MILESI: «Un sogno (un po’ intimo) è quella di poter acquistare un giorno un sassofono sub-contrabbasso. È l’articolo che manca alla nostra collezione e sicuramente sarebbe un’espansione timbrica notevole per il nostro progetto.  Scherzi a parte mi auguro che questo lavoro possa essere esportato anche al di fuori dei confini nazionali e che possa attrarre consensi anche negli ambienti esterni al jazz».

TRACANNA: «Far uscire il disco che è già mezzo registrato?».

I prossimi impegni?

MILESI: «Sicuramente nel breve periodo dedicherò molto tempo alla presentazione di questo disco con una serie di concerti. È in fase di costruzione un progetto, interamente a mio nome, che vedrà la luce l’anno prossimo.

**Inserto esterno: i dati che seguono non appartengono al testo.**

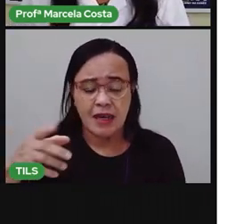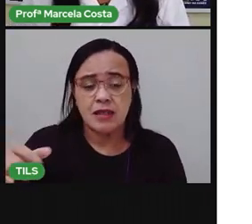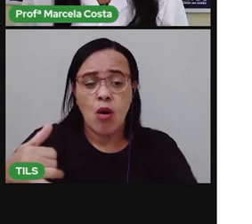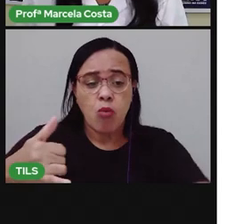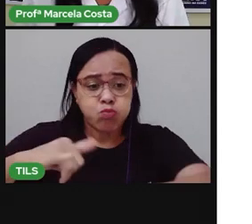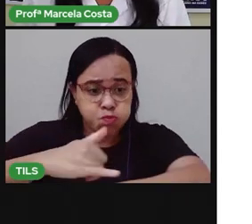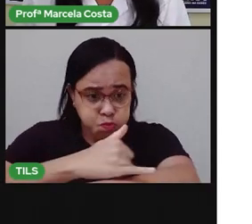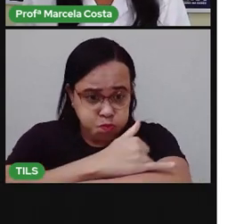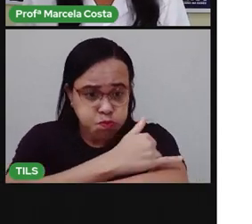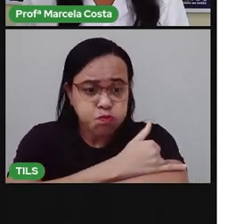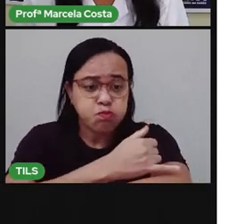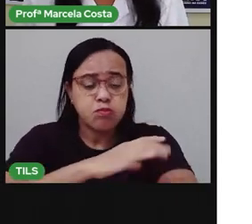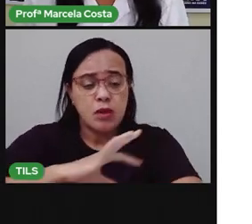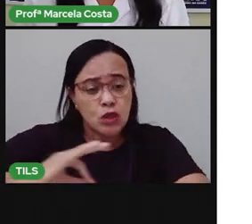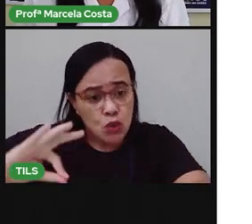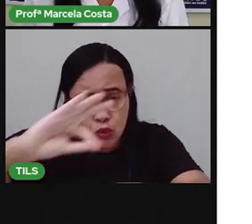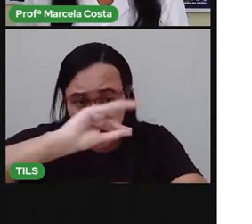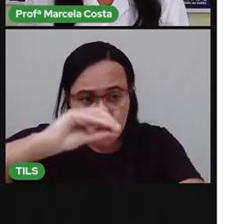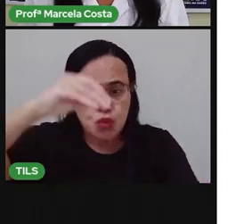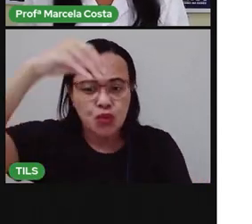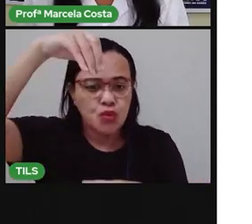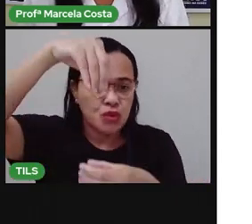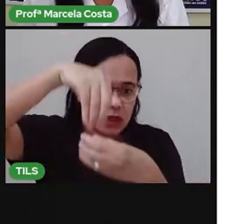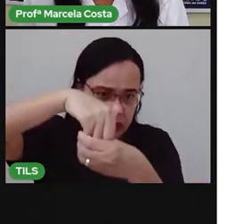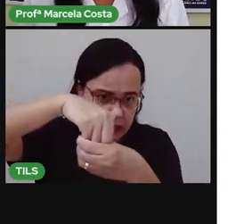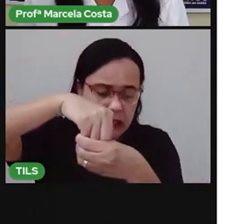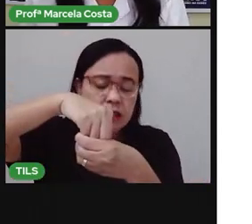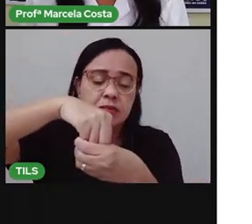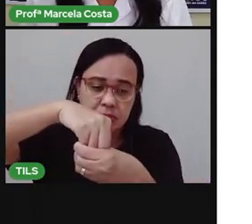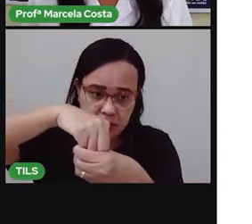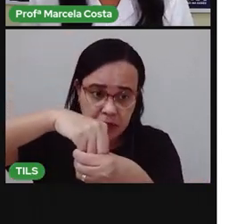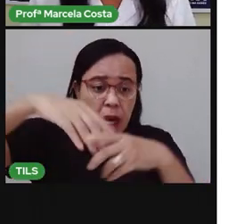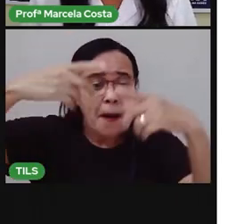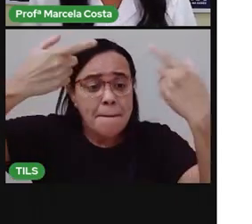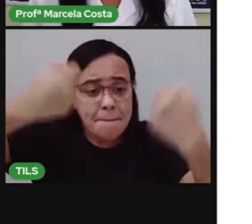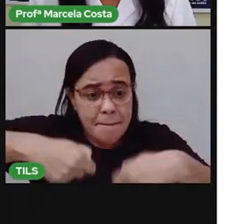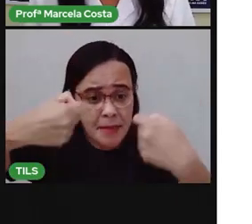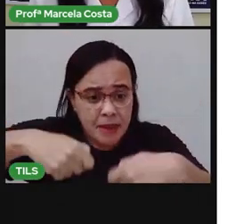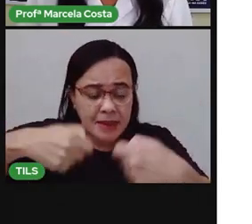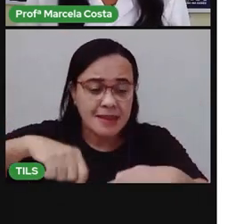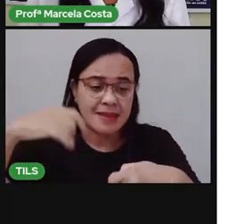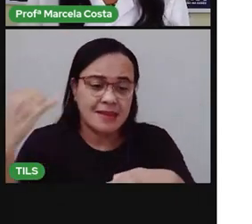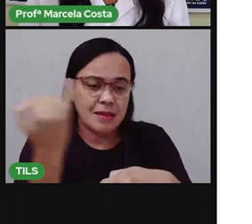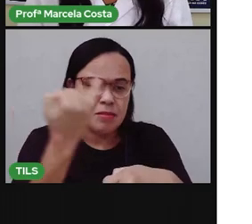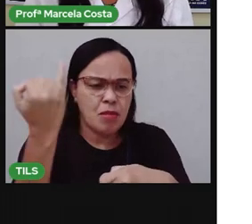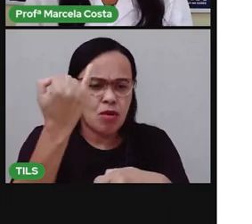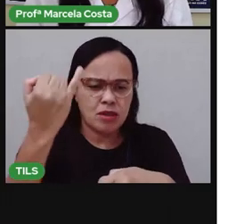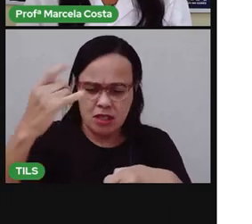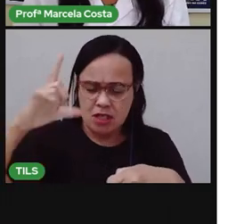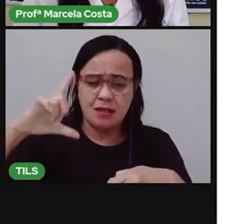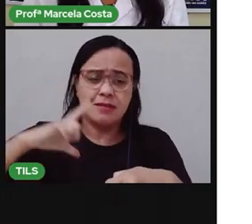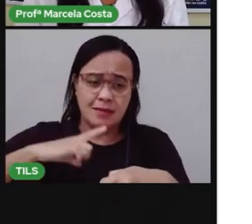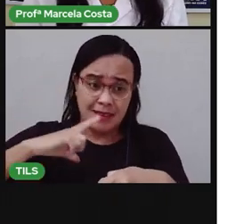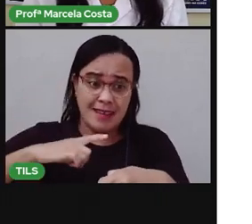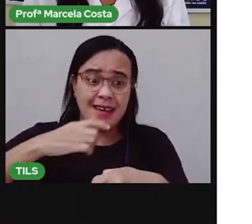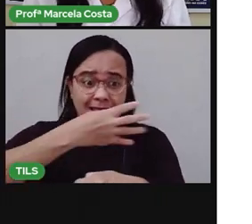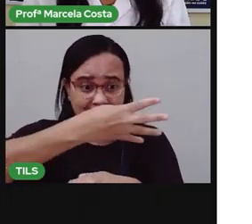o quantitativo nutricional que tem naquele alimento, a gente vai encontrar nessa tabela.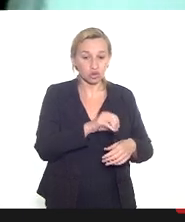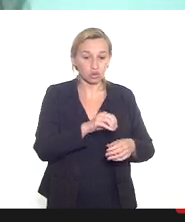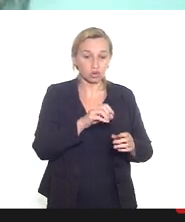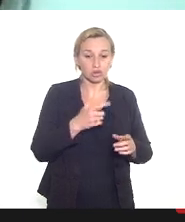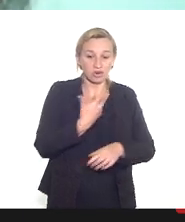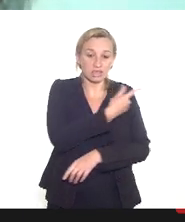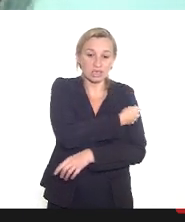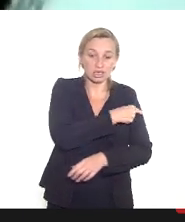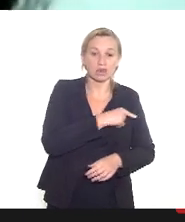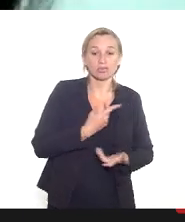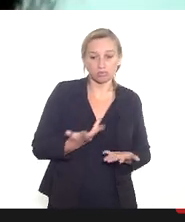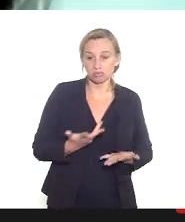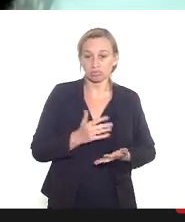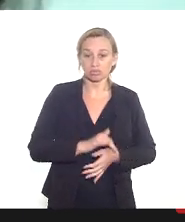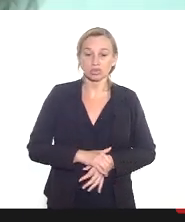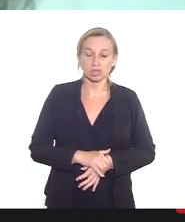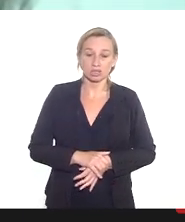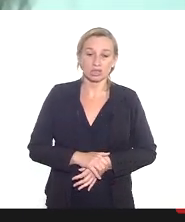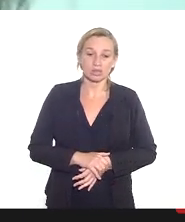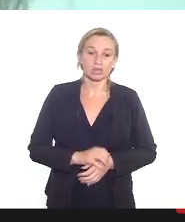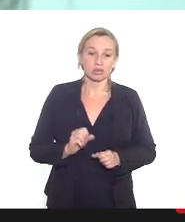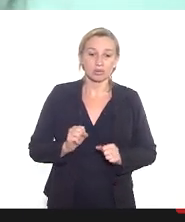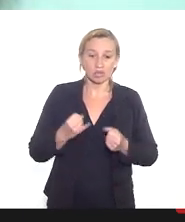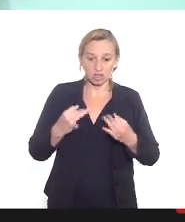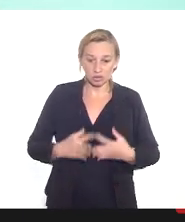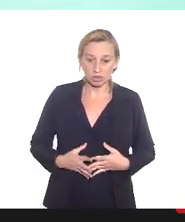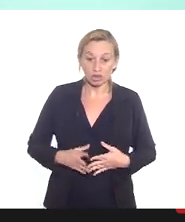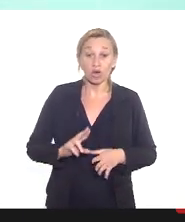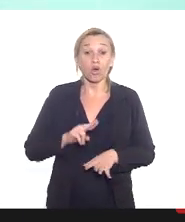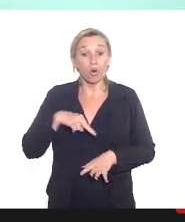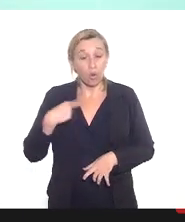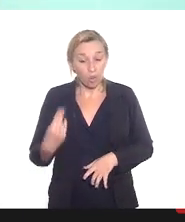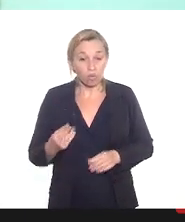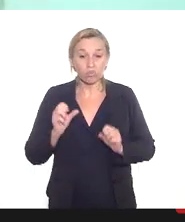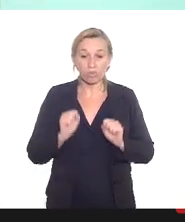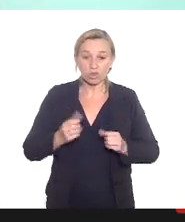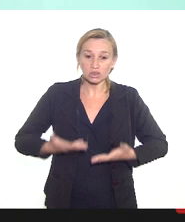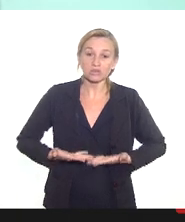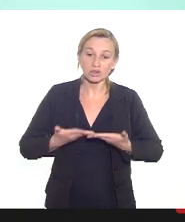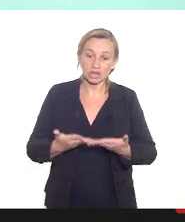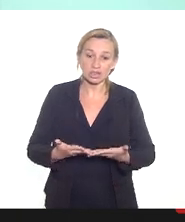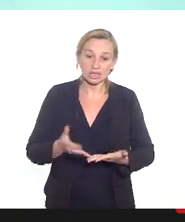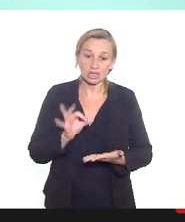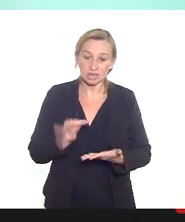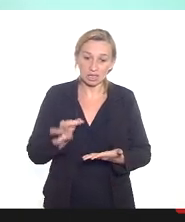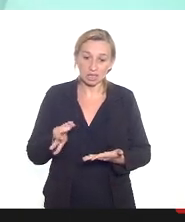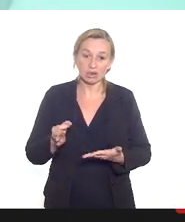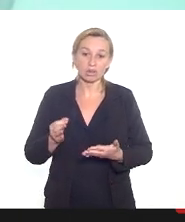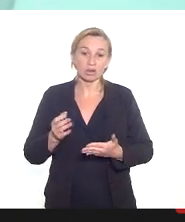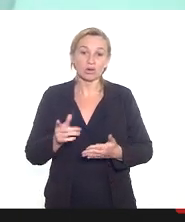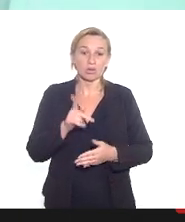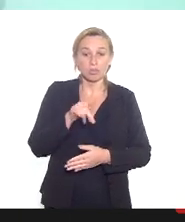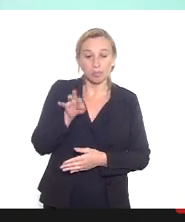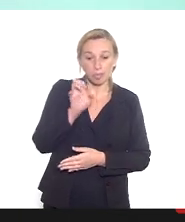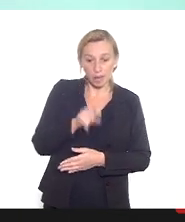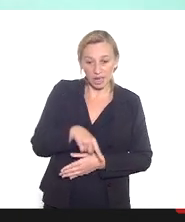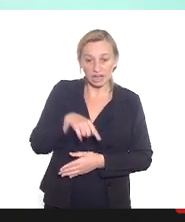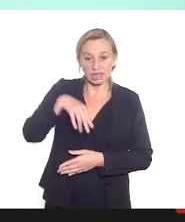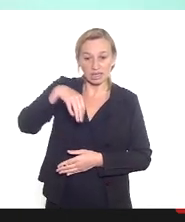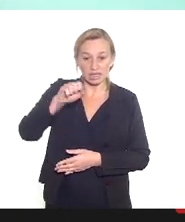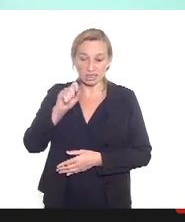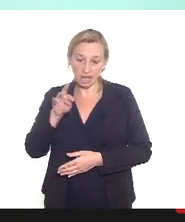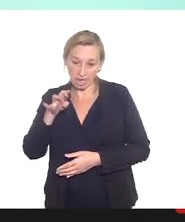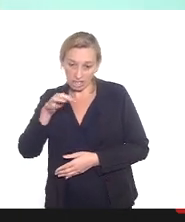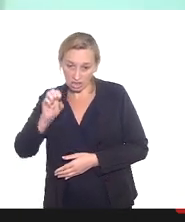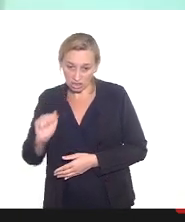para buscar esse termo de esclarecimento ou ele pode ser oferecido amplamente pelo pré-natalista durante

Molti dettagli sono ancora segreti (e oscuri anche per me…) ma posso già dire che sarà un quartetto in compagnia di Emanuele Maniscalco, Giacomo Papetti e Filippo Sala.

TRACANNA: «Negli ultimi quattro/cinque anni ho investito in tanti progetti che dovevano svilupparsi in determinati tempi ma che per una serie di imprevisti mi ritrovo attualmente a gestire contemporaneamente (e dire che ho rampognato Milesi per questo!). Questo è bello ma per un pigro come me presenta dei problemi... In questo momento sono concentrato su Acrobats (il mio quintetto con Ottolini, Cecchetto, Dalla Porta e Antonio Fusco). Questo è un gruppo pieno di personalità straordinarie e diverse ed è fantastico lavorare con loro. Quest’anno è uscito il secondo cd fatto con questa formazione fatto per il Parco della Musica che si intitola Red Basics, e ne sono molto contento. Da pochi giorni è invece uscito Double Cut, di cui abbiamo già parlato, ma su cui voglio aggiungere che è una delle rare volte che mi trovo così bene a condividere la progettualità di un lavoro a più mani con altri musicisti. Nel 2017 ho in programma l’uscita del cd del mio trio con Giulio Corini e Vittorio Marinoni, un lavoro a cui tengo moltissimo e che penso mi rappresenti molto. Inoltre da marzo lavorerò ancora su Drops con Dj Bonnot e Roberto Cecchetto, un progetto fuori dagli schemi consueti che mi suggerisce davvero molte nuove possibilità. A novembre registrerò con Inside Jazz Quartet, un gruppo di amici con i quali suoniamo semplicemente degli standard, magari insoliti, con il semplice piacere di suonarli e rielaborali insieme. Per me è una bella esperienza perché per tanti anni ho soprattutto fatto musica originale mia e di altri e fare questo ora mi piace e mi sembra abbia un senso».